In a new study, researchers from the University of Oregon measured the extent to which our personal microbes were linked to our cell phones. They took bacteria samples from the index fingers and thumbs from participants’ dominant hands, as well as from the touchscreens of their smartphones. The bacteria from the phones were very similar to the microbes on the owners’ fingers; 82 percent of the common bacteria on their fingers were also on their phones. Interestingly, the researchers found that women were more “microbiologically connected” to their phones than men.
“This project was a proof-of-concept to see if our favorite and most closely held possessions microbially resemble us,” James F. Meadow, a lead author of the study and a postdoctoral researcher in the Biology and the Built Environment Center at the University of Oregon, said. “We are ultimately interested in the possibility of using personal effects as a non-invasive way to monitor our health and our contact with the surrounding environment.”

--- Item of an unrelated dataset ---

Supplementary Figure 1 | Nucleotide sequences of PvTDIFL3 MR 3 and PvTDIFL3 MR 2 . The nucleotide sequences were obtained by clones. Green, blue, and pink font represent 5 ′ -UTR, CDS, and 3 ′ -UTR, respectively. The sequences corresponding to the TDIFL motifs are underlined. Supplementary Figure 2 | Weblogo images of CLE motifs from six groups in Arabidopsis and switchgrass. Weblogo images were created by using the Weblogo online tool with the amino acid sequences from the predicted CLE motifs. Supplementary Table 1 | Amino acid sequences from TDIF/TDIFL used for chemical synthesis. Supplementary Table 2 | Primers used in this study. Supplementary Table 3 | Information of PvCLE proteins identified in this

Researchers identified 7,000 different types of bacteria on both people's hands and their cell phones. The most common were Streptococcus (often found in the mouth), Staphylococcus, and Corynebacterium (both of which are often found on the skin).

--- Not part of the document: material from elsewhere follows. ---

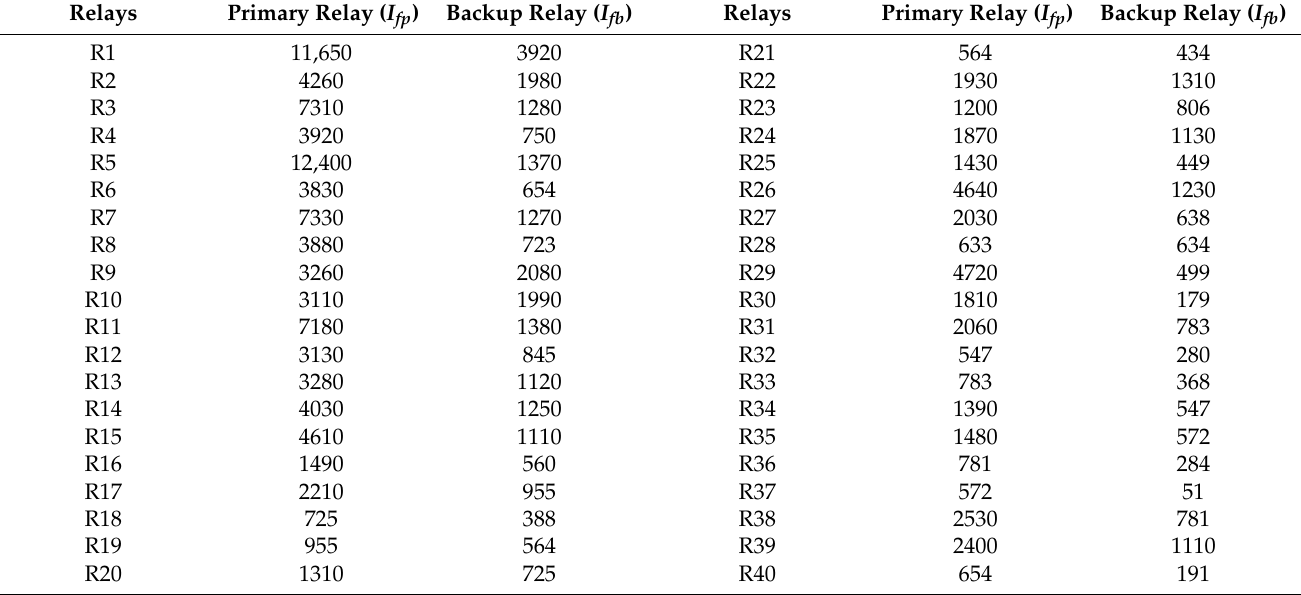
Table 8. Primary and backup relays fault currents of IEEE 14-bus system.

The team believes that being able to identify a connection between personal bacteria and phones might be useful in the future, when trying to prevent the spreading of diseases, particularly in a health care setting. They could screen people’s cell phones to identify bacteria and possible exposure to outbreaks. “Most people on the planet own mobile phones, and these devices are increasingly being utilized to gather data relevant to our personal health, behavior, and environment,” the authors wrote in the abstract. “Our results suggest that mobile phones hold untapped potential as personal microbiome sensors.”